Lawsuit Seeks to End Border Searches of Electronic Devices

When the President of the National Association of Criminal Defense Lawyers (NACDL) is forced to log in to her laptop at an airport and a customs official disappears for 30 minutes with the computer, it’s probably a safe bet that some form of litigation will emerge from the encounter.

This is exactly what happened to Lisa Wayne as she was traveling home from Mexico in August of 2008. The incident, according to the National Law Journal, took place at the Houston, Texas airport and eventually resulted in her organization joining a lawsuit against the U.S. Department of Homeland Security, U.S. Customs and Border Protection and U.S. Immigration and Customs Enforcement officials.

The NACDL, the National Press Photographers Association (NPPA) and Pascal Abidor, a student, and NPAA member whose laptop was seized and searched during a May U.S. and Canadian border stop, are the lawsuit’s plaintiffs. Abidor was jailed briefly and his laptop was returned to him eleven days later. His email and research were among the items accessed on his hard drive by authorities.

The American Civil Liberties Union is representing the plaintiffs in the suit, which seeks to constitutionally challenge (leveraging the Fourth Amendment) the “suspicionless search of the contents of Americans’ laptops, cell phones, cameras and other electronic devices at the international border.”

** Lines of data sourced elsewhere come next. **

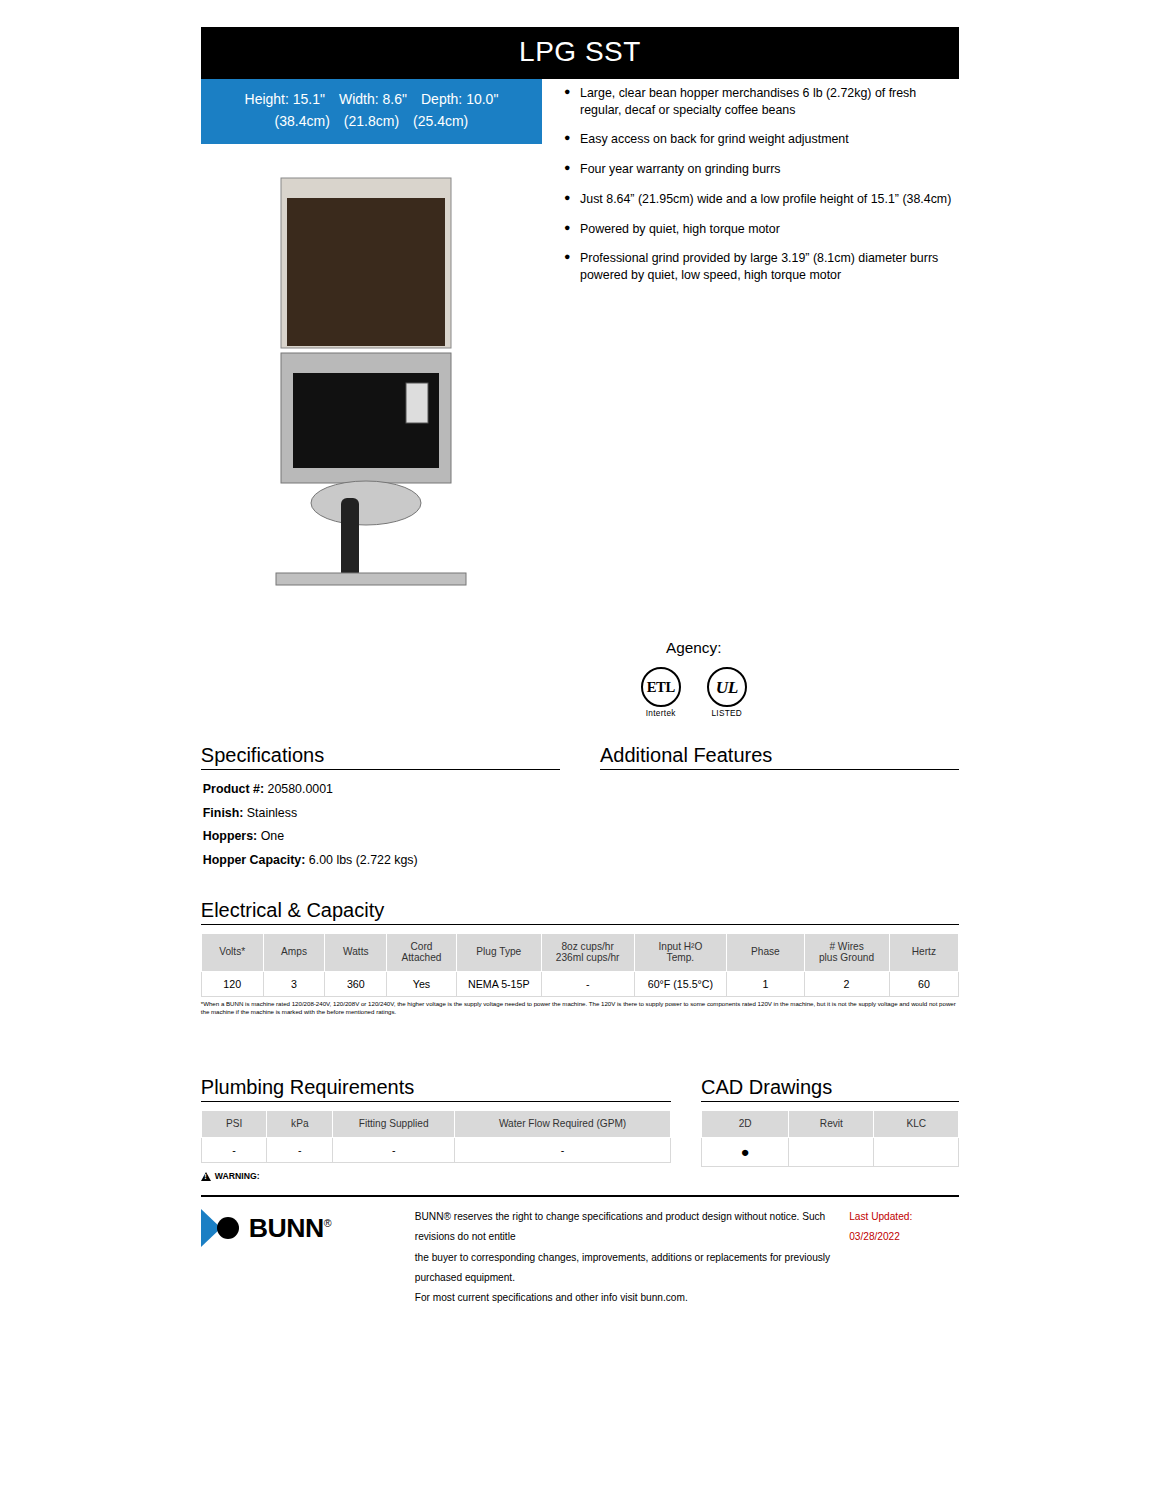LPG SST
Height: 15.1" Width: 8.6" Depth: 10.0"
(38.4cm) (21.8cm) (25.4cm)
Large, clear bean hopper merchandises 6 lb (2.72kg) of fresh regular, decaf or specialty coffee beans
Easy access on back for grind weight adjustment
Four year warranty on grinding burrs
Just 8.64” (21.95cm) wide and a low profile height of 15.1” (38.4cm)
Powered by quiet, high torque motor
Professional grind provided by large 3.19” (8.1cm) diameter burrs powered by quiet, low speed, high torque motor
Agency:
ETL
Intertek
UL
LISTED
Specifications
Product #: 20580.0001
Finish: Stainless
Hoppers: One
Hopper Capacity: 6.00 lbs (2.722 kgs)
Additional Features
Electrical & Capacity
| Volts* | Amps | Watts | Cord Attached | Plug Type | 8oz cups/hr 236ml cups/hr | Input H²O Temp. | Phase | # Wires plus Ground | Hertz |
| --- | --- | --- | --- | --- | --- | --- | --- | --- | --- |
| 120 | 3 | 360 | Yes | NEMA 5-15P | - | 60°F (15.5°C) | 1 | 2 | 60 |
*When a BUNN is machine rated 120/208-240V, 120/208V or 120/240V, the higher voltage is the supply voltage needed to power the machine. The 120V is there to supply power to some components rated 120V in the machine, but it is not the supply voltage and would not power the machine if the machine is marked with the before mentioned ratings.
Plumbing Requirements
| PSI | kPa | Fitting Supplied | Water Flow Required (GPM) |
| --- | --- | --- | --- |
| - | - | - | - |
WARNING:
CAD Drawings
| 2D | Revit | KLC |
| --- | --- | --- |
| ● | | |
BUNN®
BUNN® reserves the right to change specifications and product design without notice. Such revisions do not entitle
the buyer to corresponding changes, improvements, additions or replacements for previously purchased equipment.
For most current specifications and other info visit bunn.com.
Last Updated:
03/28/2022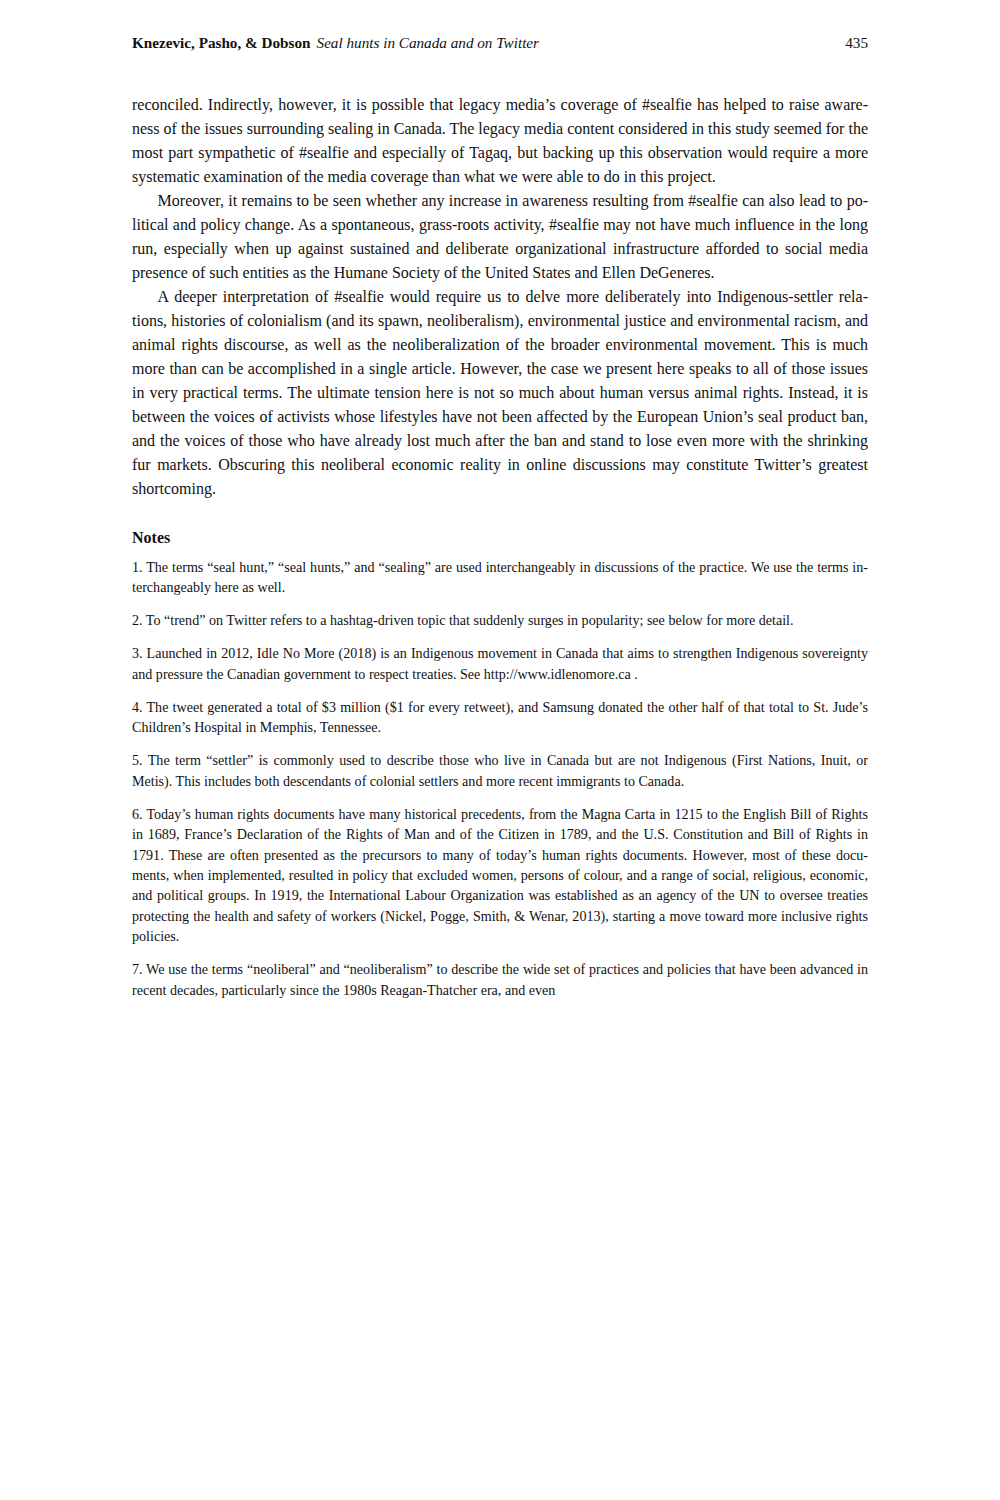Knezevic, Pasho, & Dobson Seal hunts in Canada and on Twitter
435
reconciled. Indirectly, however, it is possible that legacy media’s coverage of #sealfie has helped to raise awareness of the issues surrounding sealing in Canada. The legacy media content considered in this study seemed for the most part sympathetic of #sealfie and especially of Tagaq, but backing up this observation would require a more systematic examination of the media coverage than what we were able to do in this project.
Moreover, it remains to be seen whether any increase in awareness resulting from #sealfie can also lead to political and policy change. As a spontaneous, grass-roots activity, #sealfie may not have much influence in the long run, especially when up against sustained and deliberate organizational infrastructure afforded to social media presence of such entities as the Humane Society of the United States and Ellen DeGeneres.
A deeper interpretation of #sealfie would require us to delve more deliberately into Indigenous-settler relations, histories of colonialism (and its spawn, neoliberalism), environmental justice and environmental racism, and animal rights discourse, as well as the neoliberalization of the broader environmental movement. This is much more than can be accomplished in a single article. However, the case we present here speaks to all of those issues in very practical terms. The ultimate tension here is not so much about human versus animal rights. Instead, it is between the voices of activists whose lifestyles have not been affected by the European Union’s seal product ban, and the voices of those who have already lost much after the ban and stand to lose even more with the shrinking fur markets. Obscuring this neoliberal economic reality in online discussions may constitute Twitter’s greatest shortcoming.
Notes
1. The terms “seal hunt,” “seal hunts,” and “sealing” are used interchangeably in discussions of the practice. We use the terms interchangeably here as well.
2. To “trend” on Twitter refers to a hashtag-driven topic that suddenly surges in popularity; see below for more detail.
3. Launched in 2012, Idle No More (2018) is an Indigenous movement in Canada that aims to strengthen Indigenous sovereignty and pressure the Canadian government to respect treaties. See http://www.idlenomore.ca .
4. The tweet generated a total of $3 million ($1 for every retweet), and Samsung donated the other half of that total to St. Jude’s Children’s Hospital in Memphis, Tennessee.
5. The term “settler” is commonly used to describe those who live in Canada but are not Indigenous (First Nations, Inuit, or Metis). This includes both descendants of colonial settlers and more recent immigrants to Canada.
6. Today’s human rights documents have many historical precedents, from the Magna Carta in 1215 to the English Bill of Rights in 1689, France’s Declaration of the Rights of Man and of the Citizen in 1789, and the U.S. Constitution and Bill of Rights in 1791. These are often presented as the precursors to many of today’s human rights documents. However, most of these documents, when implemented, resulted in policy that excluded women, persons of colour, and a range of social, religious, economic, and political groups. In 1919, the International Labour Organization was established as an agency of the UN to oversee treaties protecting the health and safety of workers (Nickel, Pogge, Smith, & Wenar, 2013), starting a move toward more inclusive rights policies.
7. We use the terms “neoliberal” and “neoliberalism” to describe the wide set of practices and policies that have been advanced in recent decades, particularly since the 1980s Reagan-Thatcher era, and even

DHX spokesman Matthew Chandler called the searches a “targeted tool” for customs officials.

In the complaint it’s alleged that Customs officials can undertake a search “with or without individualized suspicion," and that over 6,500 people were subjected to such searches of their electronic devices from October, 2008 through June of this year. Of the 6,500, nearly 3,000 were U.S. citizens.

For her part, Wayne plans to claim attorney/client privilege and refuse to log in to her laptop if asked to do so in the future. She still worries that custom officials will seize her computer and ultimately gain access though.

The full complaint can be accessed on the ACLU website here (in PDF form).

Earlier this year, the ACLU claimed that customs officials were making copies and backups of information seized off the electronic devices of travelers.